[Written task 1] In the editorial on free Carifesta tickets, what did Mr Holder call "the tool used by society to allocate its scarce resources"?
[Written task 2] Extend the editorial on free Carifesta tickets from where it stops.

[Selected extract]
Tickets

A letter from Mr Louis Holder in our edition on Friday criticized the issuing of free tickets for Carifesta events. It is a position not without merit, despite the fact that the decision to allow free access to all performances was inspired by the very best of motives. Using the economic argument, Mr Holder categorized tickets as a scarce commodity going on to say that price was “the tool used by society to allocate its scarce resources.” Correct pricing, therefore, could equate to efficient allocation. “Those who don’t value the commodity at its price level would not use it,” he wrote,  “resulting in adequate supplies for those who place an equal or higher value on it. Under these conditions, there are no shortages. However, when priced below that equilibrium level, shortages occur as consumers willing to pay more because they value it more than the price, cannot satisfy their wants.”

He then went on to argue that not only would there be a shortage of tickets available using the method of free distribution, but paradoxically, there would also be empty seats when it came to the actual performances, because the tickets had no monetary value and no consequences would attend not turning up. The validity of his position, he thought, was demonstrated  (among other things) by the chaos which reigned for a time outside some ticket centres on Wednesday. As we reported, the initial delay in distribution resulted in a measure of confusion as hundreds of patrons – some of whom had been waiting for hours – milled around, and those with disorderly inclinations attempted to force their way into the queues.

[Information provided]
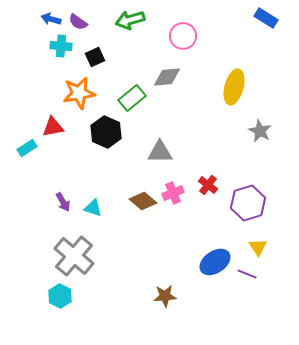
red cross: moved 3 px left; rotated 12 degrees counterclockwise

[Expected answer 1] Price.

[Expected answer 2]
In fairness, the organizers clearly anticipated that there would be a rush for tickets, because they insisted that seminars and the like excepted, no one would be admitted to a venue who did not have a ticket. That at least eliminated the possibility of any chaos outside theatres, etc, on the night of a show. However, what it will mean is that even if there are empty seats on a particular occasion because patrons do not turn up, there will be no possibility of filling them.

The tickets for several events disappeared within hours, something appearing to confirm one part of Mr Holder’s thesis, although it must be said that where shows like the opening ceremony were concerned, a lack of correspondence between demand and supply might have obtained even if the tickets had been sold. However, there are probably other instances where Mr Holder’s point might well have some foundation. In a country like Guyana there are all kinds of factors which could potentially affect attendance, not the least of them being rain. Those who have paid for tickets are likely to make more effort to go out on a wet night to attend an event than those who have not. Having said that, however, Guyanese are so rarely treated to this kind of smorgasbord of local and international culture, that all things being equal, there might be fewer empty seats than Mr Holder fears.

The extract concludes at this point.